Among 38 patients who provided samples, single-core biopsy images were extracted from each whole slide, resulting in 102 individual nonstained and H&E dye–stained image pairs that were compared with matched computationally stained and unstained images. Calculations showed high similarities between computationally and H&E dye–stained images, with a mean (SD) structural similarity index (SSIM) of 0.902 (0.026), Pearson correlation coefficient (PCC) of 0.962 (0.096), and peak signal to noise ratio (PSNR) of 22.821 (1.232) dB. A second cGAN performed accurate computational destaining of H&E-stained images back to their native nonstained form, with a mean (SD) SSIM of 0.900 (0.030), PCC of 0.963 (0.011), and PSNR of 25.646 (1.943) dB compared with native nonstained images. A single-blind prospective study computed approximately 95% pixel-by-pixel overlap among prostate tumor annotations provided by 5 board-certified pathologists on computationally stained images, compared with those on H&E dye–stained images. This study also used the first visualization and explanation of neural network kernel activation maps during H&E staining and destaining of RGB images by cGANs. High similarities between kernel activation maps of computationally and H&E-stained images (mean-squared errors <0.0005) provide additional mathematical and mechanistic validation of the staining system.
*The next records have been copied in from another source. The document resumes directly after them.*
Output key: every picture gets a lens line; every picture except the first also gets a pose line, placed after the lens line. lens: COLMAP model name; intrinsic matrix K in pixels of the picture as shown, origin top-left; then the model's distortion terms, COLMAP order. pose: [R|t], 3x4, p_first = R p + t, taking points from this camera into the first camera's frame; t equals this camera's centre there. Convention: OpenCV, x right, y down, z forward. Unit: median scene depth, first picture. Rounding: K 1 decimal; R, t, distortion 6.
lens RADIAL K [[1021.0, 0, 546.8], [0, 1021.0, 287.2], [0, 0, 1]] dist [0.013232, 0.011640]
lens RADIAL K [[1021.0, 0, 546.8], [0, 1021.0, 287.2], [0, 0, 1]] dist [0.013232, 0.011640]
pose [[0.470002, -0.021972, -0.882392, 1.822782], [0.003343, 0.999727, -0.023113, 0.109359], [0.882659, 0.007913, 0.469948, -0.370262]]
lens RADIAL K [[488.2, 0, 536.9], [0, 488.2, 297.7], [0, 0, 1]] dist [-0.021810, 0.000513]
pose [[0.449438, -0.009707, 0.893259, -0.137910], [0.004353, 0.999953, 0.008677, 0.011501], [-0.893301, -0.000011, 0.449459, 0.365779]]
Representative Image Patches Generated by the Computational Staining Neural Network and Their Comparison with Corresponding Ground Truth Hematoxylin and Eosin (H&E) Dye–Stained Images Row A, Deparaffinized native nonstained image patches entered into the neural network. Row B, Ground truth H&E dye–stained patches. Row C, computationally H&E stained patches generated by the neural network. Arrows in C-I indicate the 2 benign glands, all other glands represent tumors. Row D, shows computationally H&E stained patches overlaid with colors indicating agreements and disagreements between physician annotations on these images compared with ground truth H&E dye–stained images. Variation in labeling detail by annotators (arrows) is shown in D-III. Green indicates true positive; blue, false negative; red, false positive.

Conclusions and Relevance

These findings suggest that computational H&E staining of native unlabeled RGB images of prostate core biopsy could reproduce Gleason-grade tumor signatures that were easily assessed and validated by clinicians. Methods for benchmarking, visualization, and clinical validation of deep learning models and virtually H&E-stained images communicated in this study have wide applications in clinical informatics and oncology research. Clinical researchers may use these systems for early indications of possible abnormalities in native nonstained tissue biopsies prior to histopathological workflows.
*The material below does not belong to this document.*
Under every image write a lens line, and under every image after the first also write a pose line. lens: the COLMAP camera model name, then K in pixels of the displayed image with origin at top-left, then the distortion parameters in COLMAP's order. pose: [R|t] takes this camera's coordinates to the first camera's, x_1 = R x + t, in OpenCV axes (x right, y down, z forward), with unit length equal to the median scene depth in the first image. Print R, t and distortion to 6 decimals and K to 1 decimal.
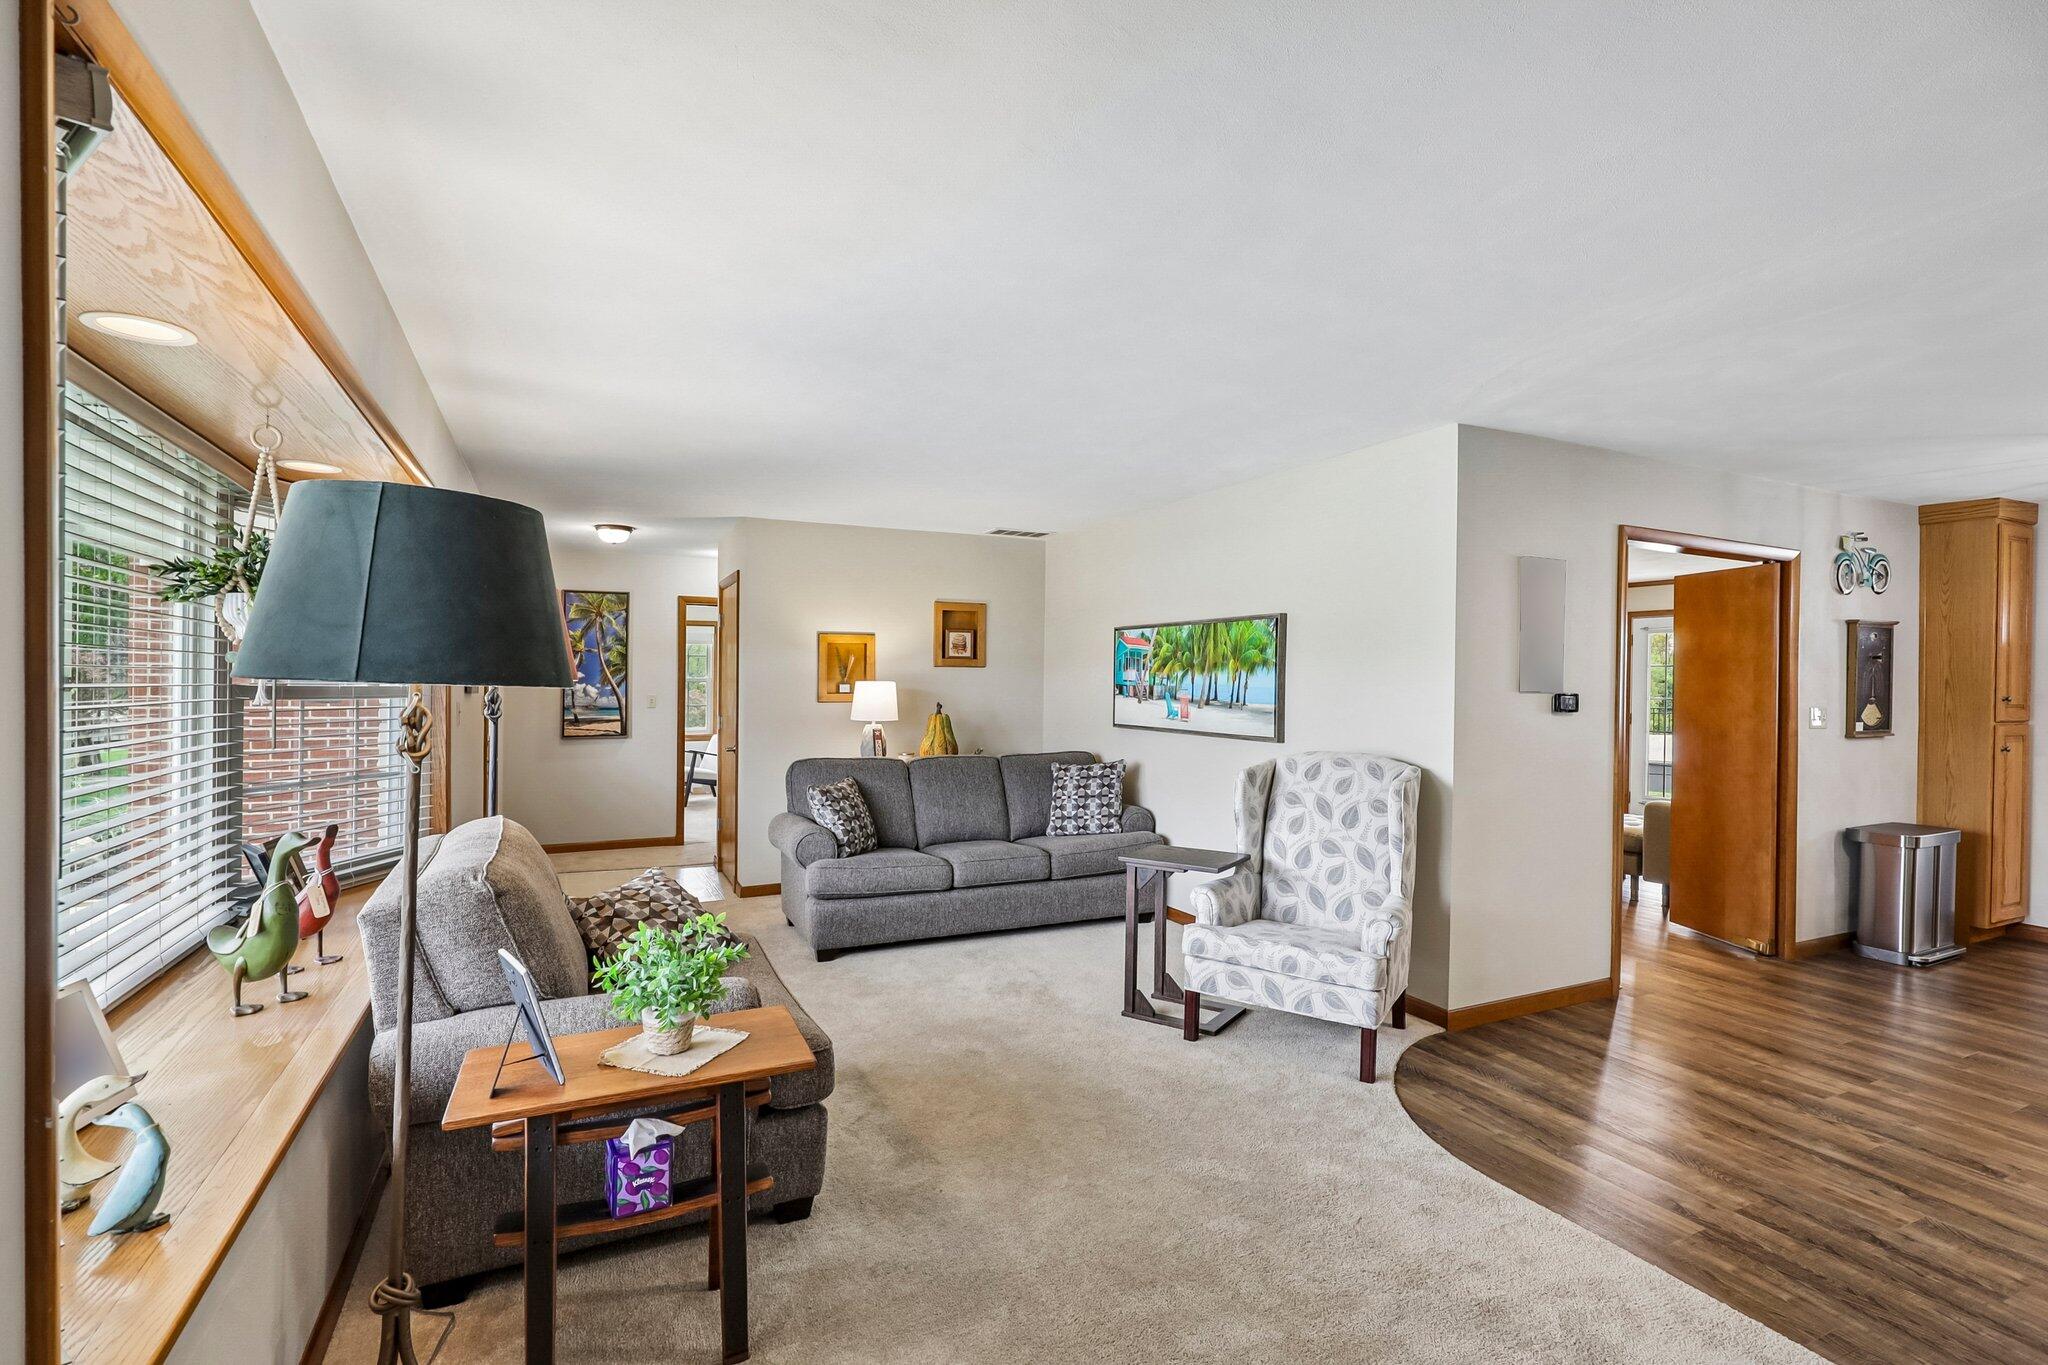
lens RADIAL K [[948.7, 0, 1029.8], [0, 948.7, 690.8], [0, 0, 1]] dist [0.002930, 0.000219]
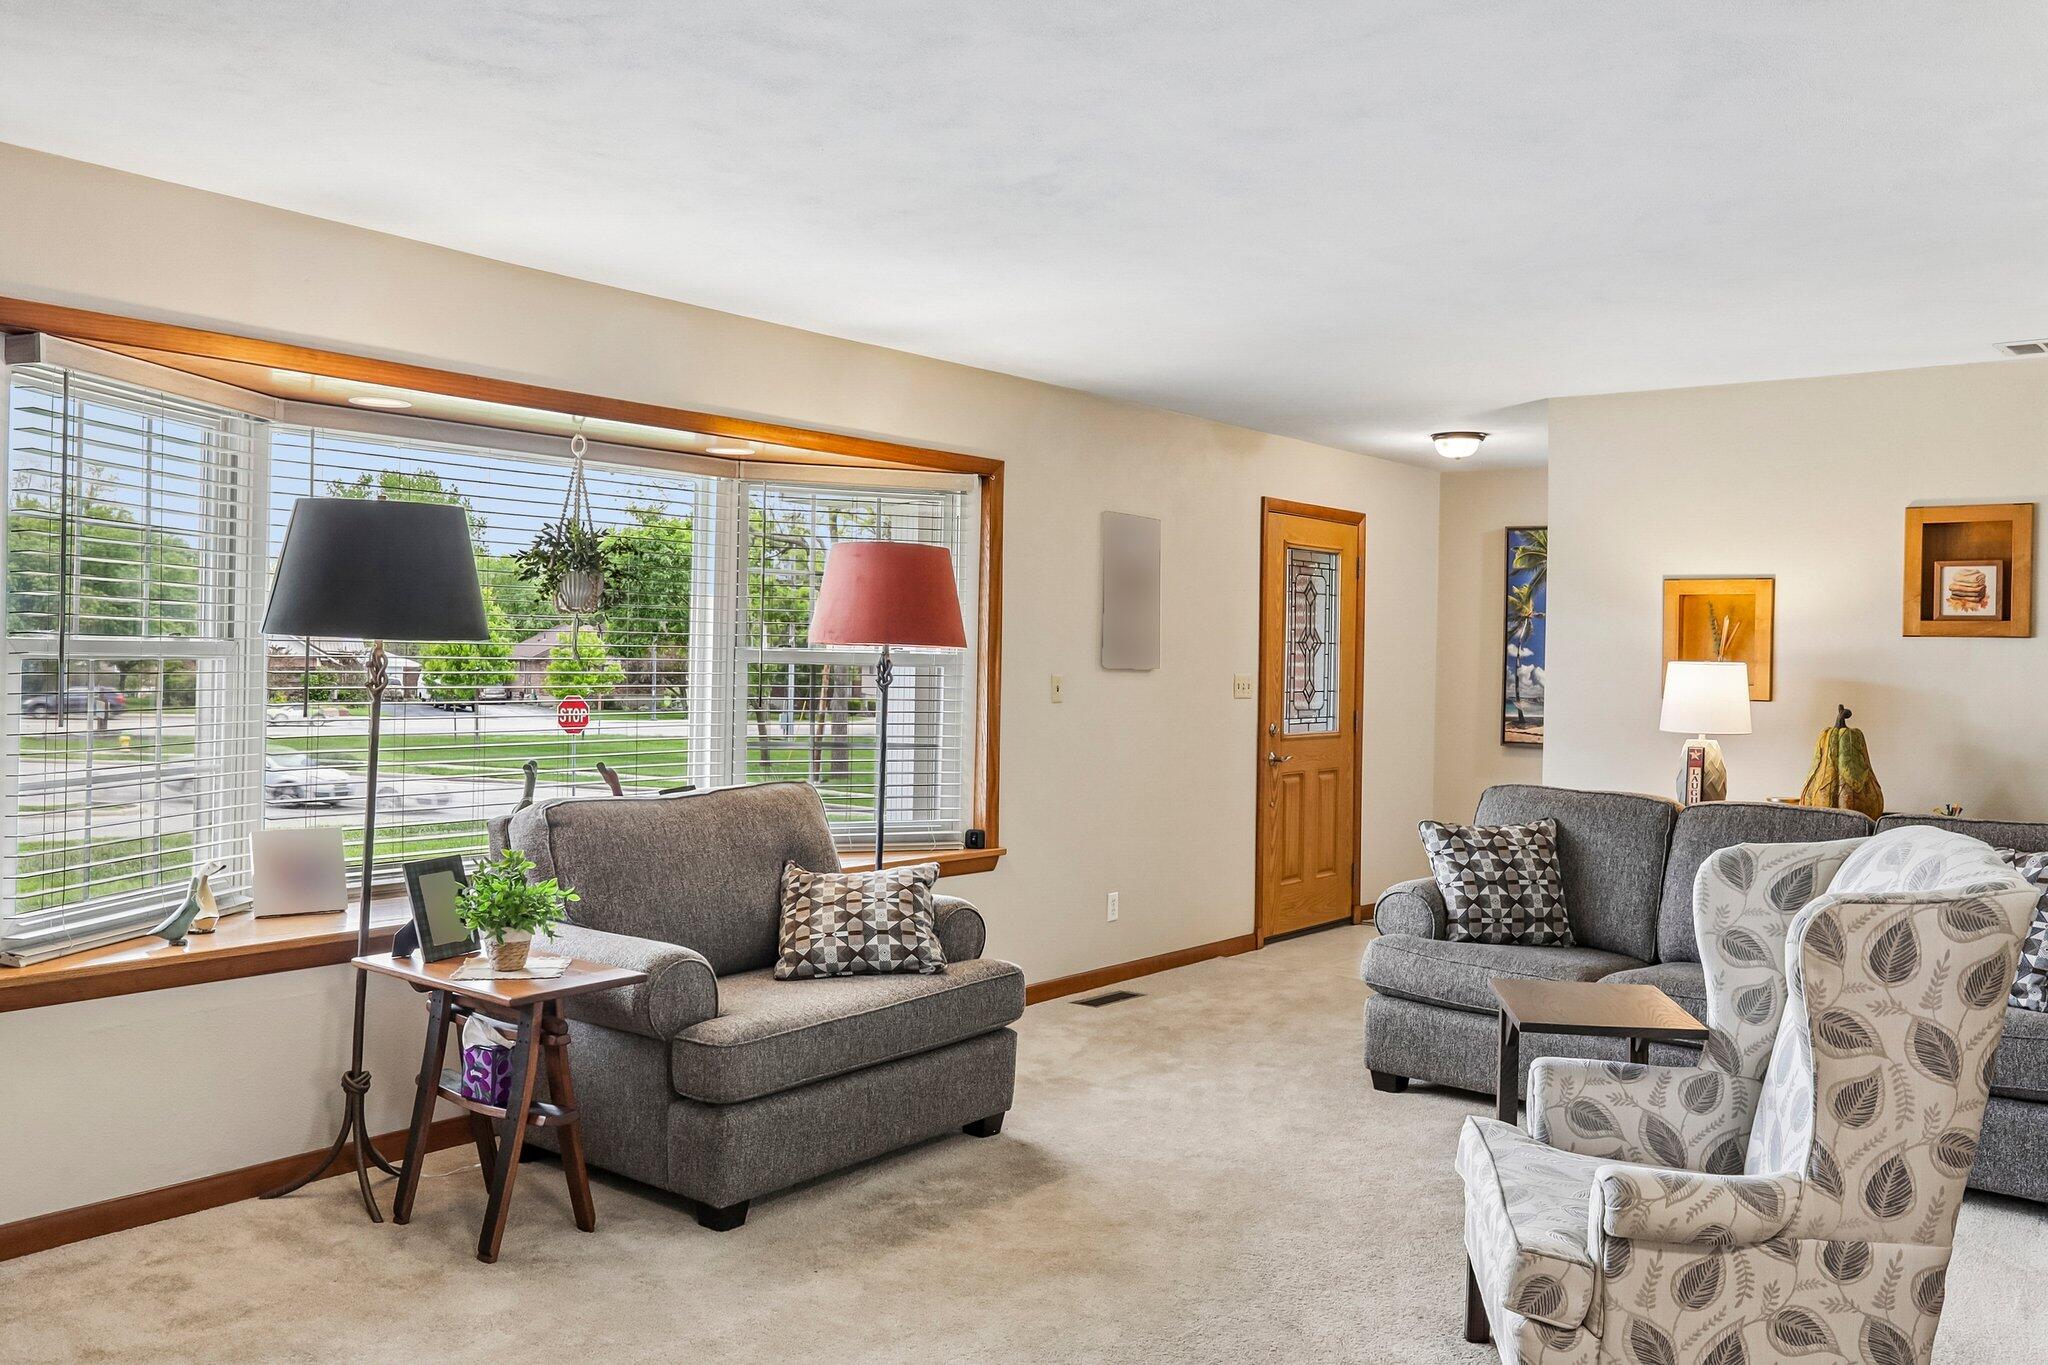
lens RADIAL K [[1609.9, 0, 1029.8], [0, 1609.9, 664.4], [0, 0, 1]] dist [-0.007000, -0.001903]
pose [[0.436954, 0.011296, -0.899413, 0.470139], [-0.026607, 0.999646, -0.000371, 0.001916], [0.899090, 0.024093, 0.437100, 0.214931]]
Relevance to Healthcare Field

As cancer quickly becomes the leading cause of death in the US and prostate ranking as the third most common cancer among the male population, there is a demand for methods that will provide a rapid and accurate diagnosis. Artificial intelligence (AI) types, such as deep learning models and computational H&E-stained images, can accurately detect tumors and their severity grade in correlation with the gold-standard Gleason pattern scale and certified pathologists’ evaluations. Adopting these methods can significantly aid patients in getting a more timely diagnosis, and physicians can deliver accurate care using fewer human resources, such as a pathologist, that can be scarce.